KJV For it had been better for them not to have known the way of righteousness, than, after they have known it, to turn from the holy commandment delivered unto them.

Notes & Key Terms

Translator Notes

  1. The 'way of righteousness' (tēn hodon tēs dikaiosynēs) and 'the holy commandment' (tēs hagias entolēs) both describe the Christian life as a path with clear moral direction. To know this path and then deliberately abandon it is worse than never having found it at all. The word hypostrepsai ('to turn back, to return') implies a conscious reversal — not gradual drift but deliberate retreat.
2 Peter 2:22

συμβέβηκεν αὐτοῖς τὸ τῆς ἀληθοῦς παροιμίας· Κύων ἐπιστρέψας ἐπὶ τὸ ἴδιον ἐξέραμα, καί, Ὗς λουσαμένη εἰς κυλισμὸν βορβόρου.

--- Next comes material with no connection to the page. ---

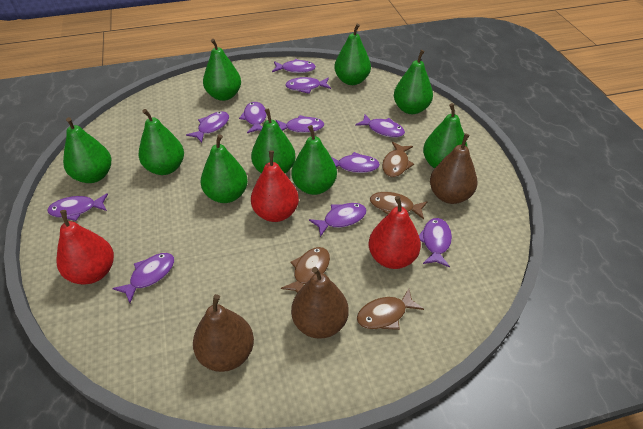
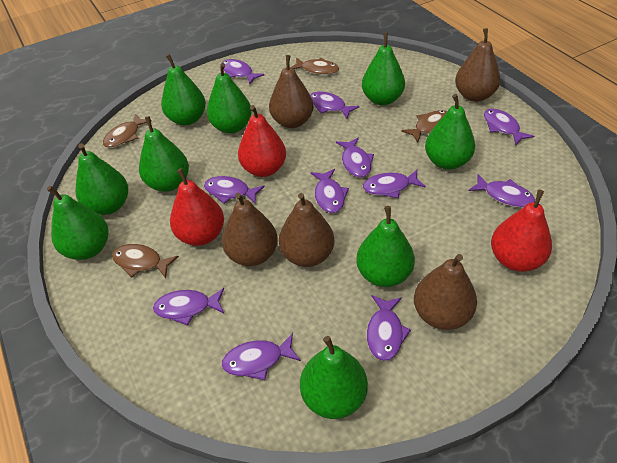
brown pear: [193,294,254,372] [291,267,348,339] [430,133,477,204] = 3 -> [222,193,278,266] [269,55,313,128] [279,193,334,267] [414,254,477,330] [455,28,501,102] = 5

What the true proverb says has happened to them: "A dog returns to its own vomit," and, "A washed sow returns to wallowing in the mud."

KJV But it is happened unto them according to the true proverb, The dog is turned to his own vomit again; and the sow that was washed to her wallowing in the mire.

Notes & Key Terms

Translator Notes

  1. The first proverb quotes Proverbs 26:11 ('As a dog returns to its vomit, so a fool repeats his folly'). The second about the washed sow is not from the Old Testament but from a wider proverbial tradition (possibly from the Story of Ahikar or common Hellenistic wisdom). Both images are deliberately revolting — the animal's nature reasserts itself despite temporary cleaning. Peter's point is severe: the false teachers' return to corruption reveals that their nature was never truly transformed.
  2. [TCR Cross-Reference] Draws on Proverbs 26:11. Consult the TCR rendering of that passage for the underlying Hebrew and the rationale for key translation choices.